*What you have to do*: In the records below, tally every line containing "handling". Report only the total.

*Input*:
=== Section Start ===

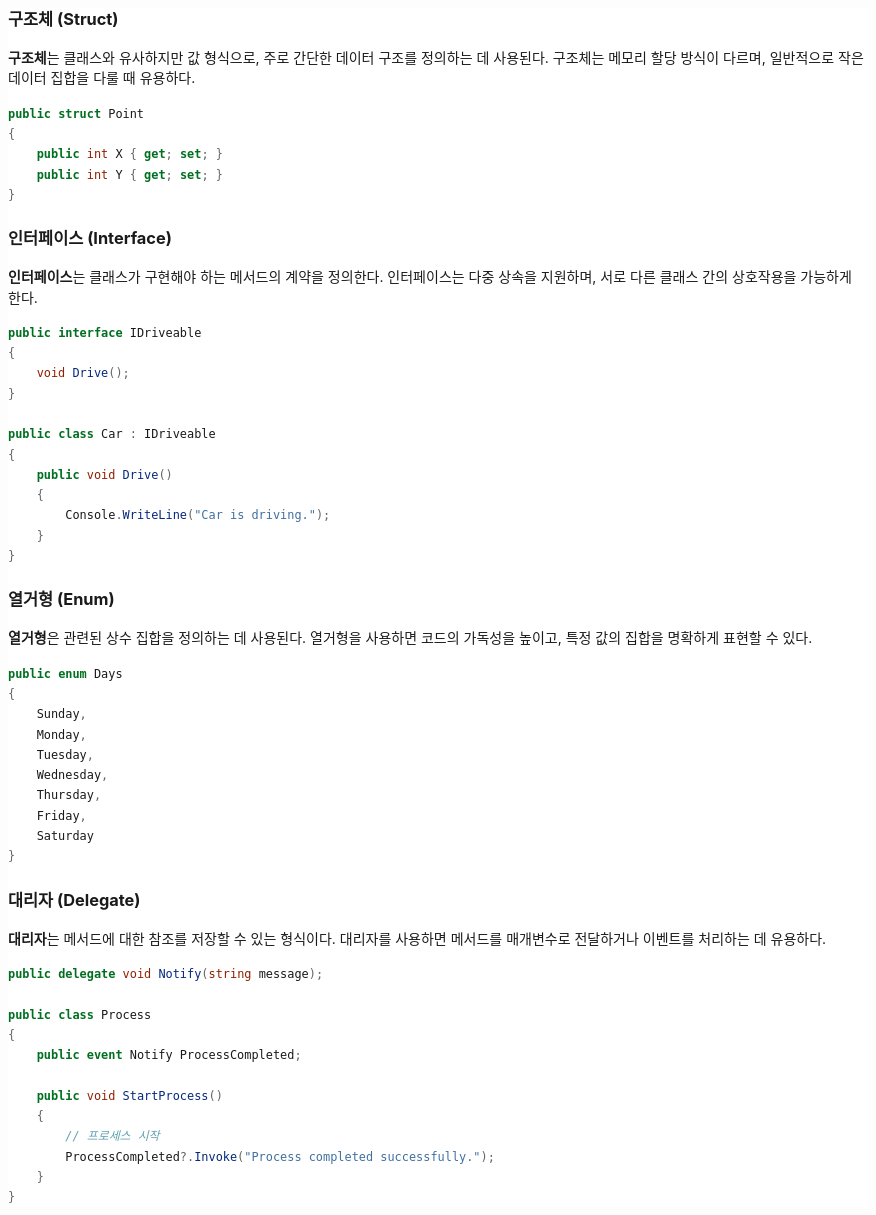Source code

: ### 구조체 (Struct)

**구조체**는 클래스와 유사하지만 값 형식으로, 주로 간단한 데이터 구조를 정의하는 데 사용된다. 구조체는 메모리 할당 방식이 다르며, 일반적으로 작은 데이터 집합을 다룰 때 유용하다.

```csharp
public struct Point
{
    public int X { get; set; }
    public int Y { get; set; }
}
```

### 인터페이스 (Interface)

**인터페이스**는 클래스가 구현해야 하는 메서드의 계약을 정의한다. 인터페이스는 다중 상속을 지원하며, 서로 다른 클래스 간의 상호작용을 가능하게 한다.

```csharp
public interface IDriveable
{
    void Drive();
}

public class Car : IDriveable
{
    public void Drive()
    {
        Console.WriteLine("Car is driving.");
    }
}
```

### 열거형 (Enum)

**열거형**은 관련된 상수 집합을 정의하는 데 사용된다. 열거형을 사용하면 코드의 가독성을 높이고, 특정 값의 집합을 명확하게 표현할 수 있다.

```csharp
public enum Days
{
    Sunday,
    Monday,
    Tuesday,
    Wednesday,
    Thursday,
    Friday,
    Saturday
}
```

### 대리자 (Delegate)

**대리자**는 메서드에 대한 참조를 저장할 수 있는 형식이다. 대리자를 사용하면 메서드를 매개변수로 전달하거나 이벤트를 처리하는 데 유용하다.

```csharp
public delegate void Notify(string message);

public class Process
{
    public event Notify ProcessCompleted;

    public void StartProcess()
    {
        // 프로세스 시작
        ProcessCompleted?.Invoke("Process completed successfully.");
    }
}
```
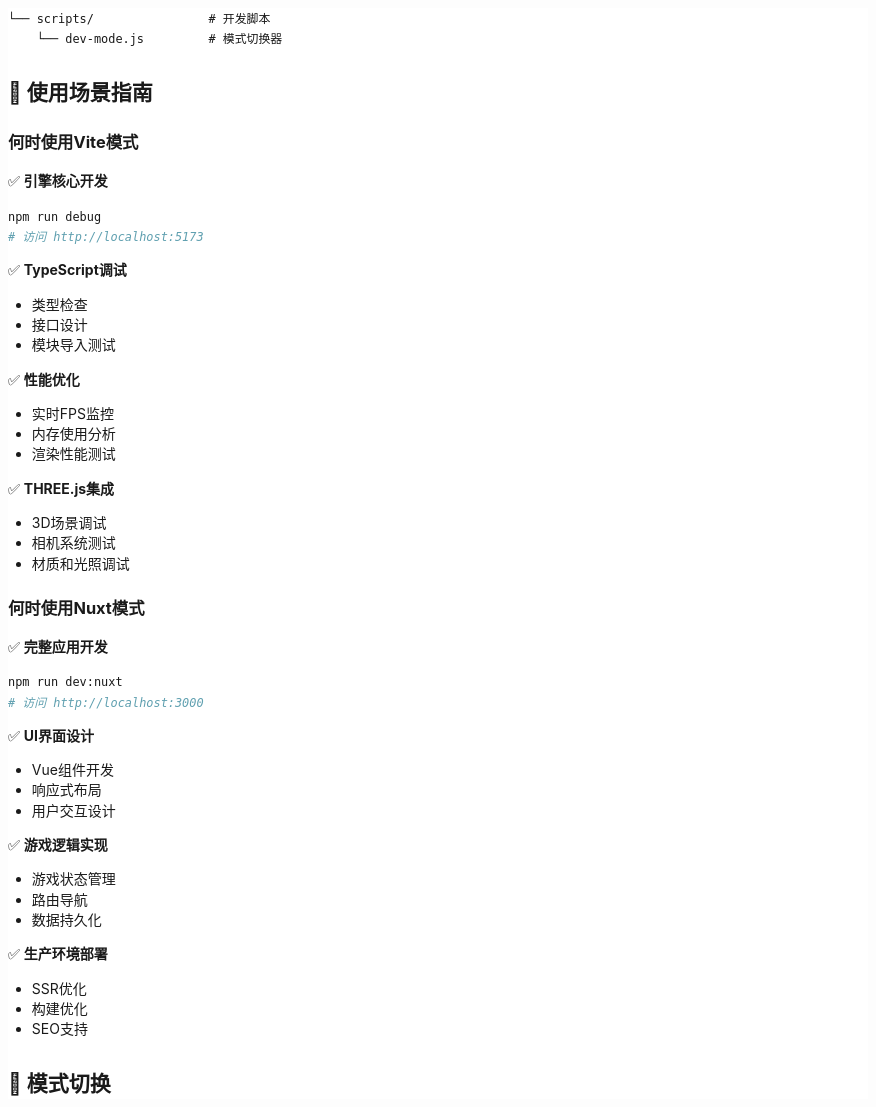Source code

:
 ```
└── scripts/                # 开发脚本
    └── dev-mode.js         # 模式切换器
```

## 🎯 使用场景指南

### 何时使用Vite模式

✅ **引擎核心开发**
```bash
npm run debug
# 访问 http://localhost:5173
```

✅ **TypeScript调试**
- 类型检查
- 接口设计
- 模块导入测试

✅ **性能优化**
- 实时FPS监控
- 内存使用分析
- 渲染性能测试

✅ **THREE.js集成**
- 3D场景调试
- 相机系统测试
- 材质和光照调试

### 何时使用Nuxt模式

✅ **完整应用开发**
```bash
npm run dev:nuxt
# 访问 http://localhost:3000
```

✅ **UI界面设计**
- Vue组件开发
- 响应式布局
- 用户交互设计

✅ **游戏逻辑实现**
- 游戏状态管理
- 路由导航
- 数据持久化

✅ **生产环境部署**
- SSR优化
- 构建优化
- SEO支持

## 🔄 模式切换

=== Section End ===
=== Section Start ===

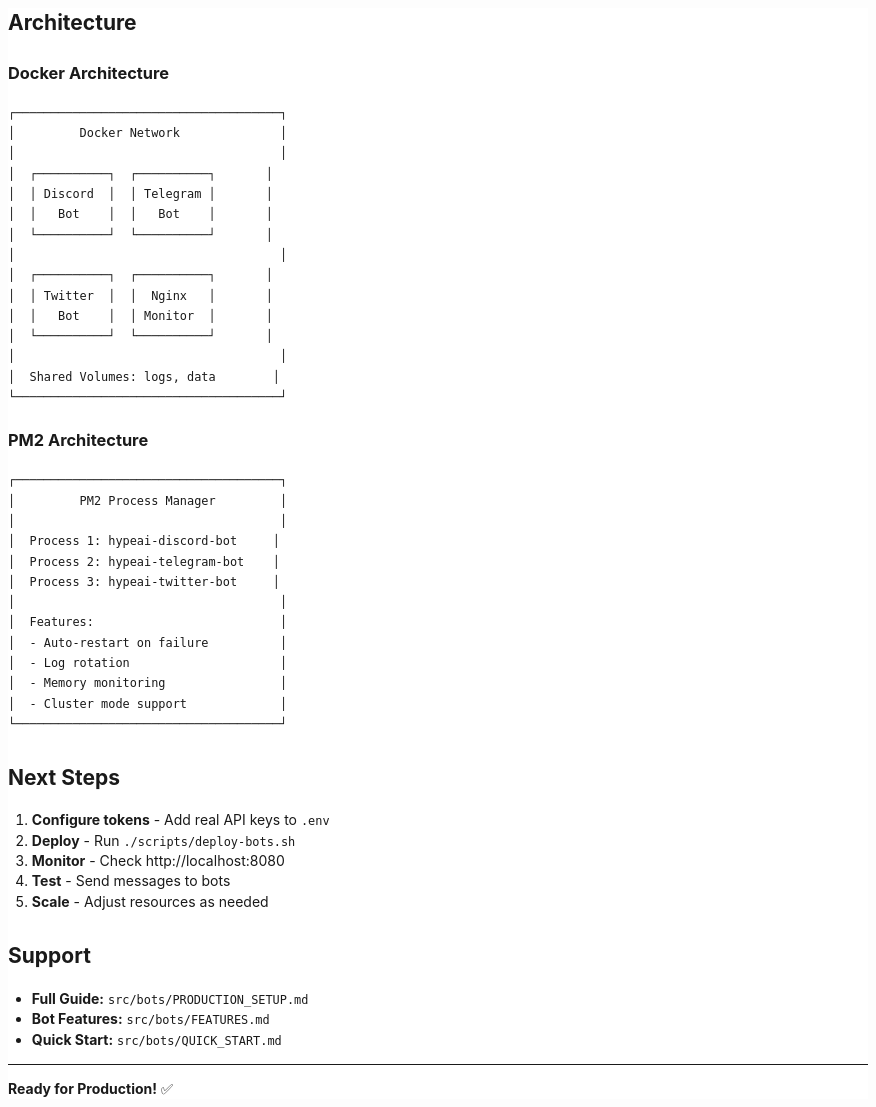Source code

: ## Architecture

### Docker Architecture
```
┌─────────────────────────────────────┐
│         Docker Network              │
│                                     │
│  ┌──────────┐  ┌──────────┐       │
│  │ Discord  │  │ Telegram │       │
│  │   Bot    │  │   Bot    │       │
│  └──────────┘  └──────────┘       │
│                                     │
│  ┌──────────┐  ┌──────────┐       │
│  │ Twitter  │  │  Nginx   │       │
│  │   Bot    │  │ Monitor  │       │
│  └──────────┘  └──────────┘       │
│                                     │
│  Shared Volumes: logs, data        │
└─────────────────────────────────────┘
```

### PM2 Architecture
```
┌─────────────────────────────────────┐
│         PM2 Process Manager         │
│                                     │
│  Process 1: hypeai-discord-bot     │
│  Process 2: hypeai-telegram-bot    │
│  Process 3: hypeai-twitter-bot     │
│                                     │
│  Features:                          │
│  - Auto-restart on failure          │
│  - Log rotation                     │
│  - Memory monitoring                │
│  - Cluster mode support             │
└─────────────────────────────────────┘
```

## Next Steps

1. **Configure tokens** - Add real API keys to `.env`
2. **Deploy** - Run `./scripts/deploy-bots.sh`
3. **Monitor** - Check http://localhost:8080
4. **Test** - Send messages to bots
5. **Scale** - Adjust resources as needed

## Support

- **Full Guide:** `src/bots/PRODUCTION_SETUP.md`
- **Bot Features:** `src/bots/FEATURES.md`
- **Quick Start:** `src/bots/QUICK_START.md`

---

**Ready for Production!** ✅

=== Section End ===
=== Section Start ===

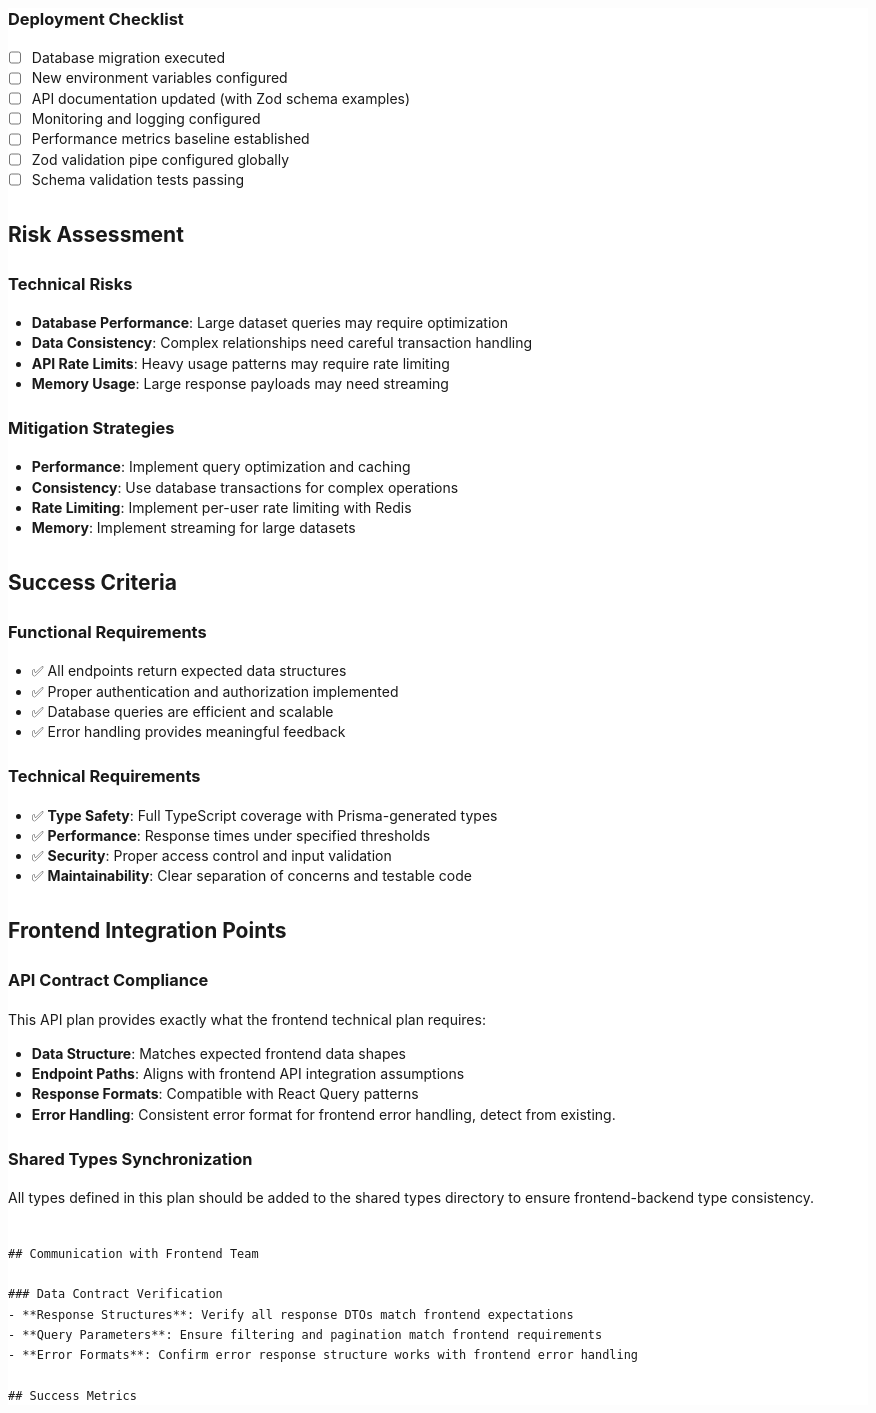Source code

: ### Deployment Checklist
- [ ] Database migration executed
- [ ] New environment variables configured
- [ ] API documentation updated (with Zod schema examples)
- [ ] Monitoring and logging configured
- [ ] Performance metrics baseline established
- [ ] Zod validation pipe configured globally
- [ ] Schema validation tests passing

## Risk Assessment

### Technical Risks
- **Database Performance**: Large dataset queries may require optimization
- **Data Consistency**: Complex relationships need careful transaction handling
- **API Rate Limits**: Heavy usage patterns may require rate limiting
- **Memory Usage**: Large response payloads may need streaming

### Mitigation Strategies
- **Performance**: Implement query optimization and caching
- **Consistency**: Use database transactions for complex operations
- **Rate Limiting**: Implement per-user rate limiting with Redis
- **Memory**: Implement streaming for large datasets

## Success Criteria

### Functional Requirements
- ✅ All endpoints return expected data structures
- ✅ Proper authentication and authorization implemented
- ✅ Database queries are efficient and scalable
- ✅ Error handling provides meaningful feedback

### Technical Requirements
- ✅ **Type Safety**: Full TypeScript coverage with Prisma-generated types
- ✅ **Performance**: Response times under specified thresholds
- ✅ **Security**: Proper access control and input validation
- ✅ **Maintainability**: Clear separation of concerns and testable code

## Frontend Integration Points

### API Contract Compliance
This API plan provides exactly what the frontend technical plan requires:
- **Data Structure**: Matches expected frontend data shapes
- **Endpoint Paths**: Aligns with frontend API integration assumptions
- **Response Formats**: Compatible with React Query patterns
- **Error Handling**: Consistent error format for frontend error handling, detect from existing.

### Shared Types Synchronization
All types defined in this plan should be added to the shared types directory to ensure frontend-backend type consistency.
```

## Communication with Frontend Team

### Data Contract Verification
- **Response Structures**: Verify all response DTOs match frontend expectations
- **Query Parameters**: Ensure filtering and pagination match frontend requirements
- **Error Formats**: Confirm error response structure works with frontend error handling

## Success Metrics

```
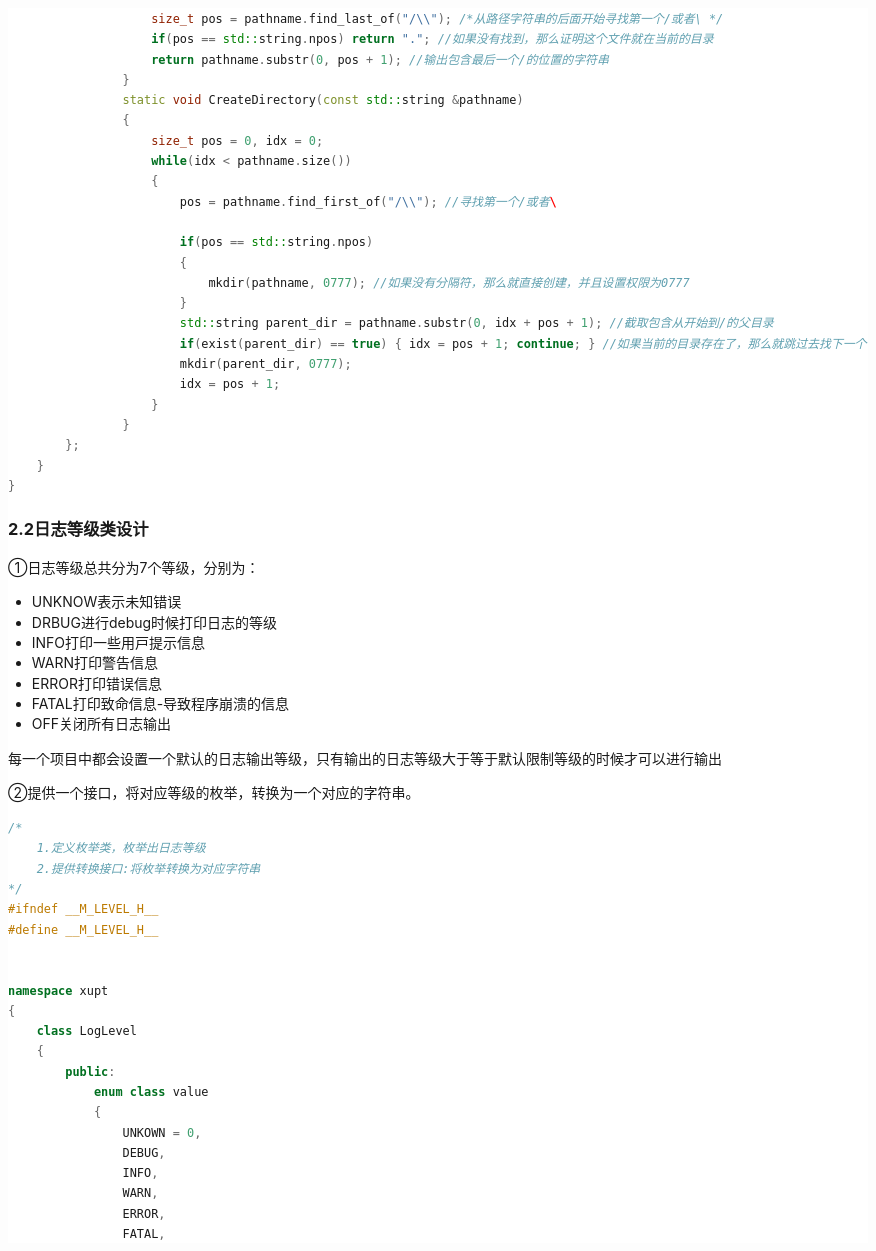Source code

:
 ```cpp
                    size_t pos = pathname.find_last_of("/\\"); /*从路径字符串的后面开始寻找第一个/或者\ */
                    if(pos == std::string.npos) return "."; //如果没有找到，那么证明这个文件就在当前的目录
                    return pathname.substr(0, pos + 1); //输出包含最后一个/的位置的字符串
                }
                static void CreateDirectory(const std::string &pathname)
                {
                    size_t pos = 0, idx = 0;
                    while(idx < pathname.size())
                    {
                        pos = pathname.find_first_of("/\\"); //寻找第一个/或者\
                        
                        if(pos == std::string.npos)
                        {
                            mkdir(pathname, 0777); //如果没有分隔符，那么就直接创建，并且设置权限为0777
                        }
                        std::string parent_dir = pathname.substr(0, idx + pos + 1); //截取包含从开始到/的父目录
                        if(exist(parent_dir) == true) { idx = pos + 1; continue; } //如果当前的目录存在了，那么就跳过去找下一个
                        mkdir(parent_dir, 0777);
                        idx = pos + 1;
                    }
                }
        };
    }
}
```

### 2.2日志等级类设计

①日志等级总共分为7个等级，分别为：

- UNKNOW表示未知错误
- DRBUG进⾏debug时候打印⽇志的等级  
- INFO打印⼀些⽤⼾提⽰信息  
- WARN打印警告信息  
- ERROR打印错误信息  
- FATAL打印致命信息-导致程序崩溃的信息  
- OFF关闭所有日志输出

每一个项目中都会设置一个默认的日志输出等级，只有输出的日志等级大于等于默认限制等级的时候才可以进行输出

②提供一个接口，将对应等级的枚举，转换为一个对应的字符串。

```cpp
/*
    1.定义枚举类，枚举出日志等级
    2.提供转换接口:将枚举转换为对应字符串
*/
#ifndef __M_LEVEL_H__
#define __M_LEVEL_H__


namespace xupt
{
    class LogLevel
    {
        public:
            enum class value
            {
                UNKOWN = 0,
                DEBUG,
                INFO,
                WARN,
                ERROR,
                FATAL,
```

=== Section End ===

*Result of the exercise*: 4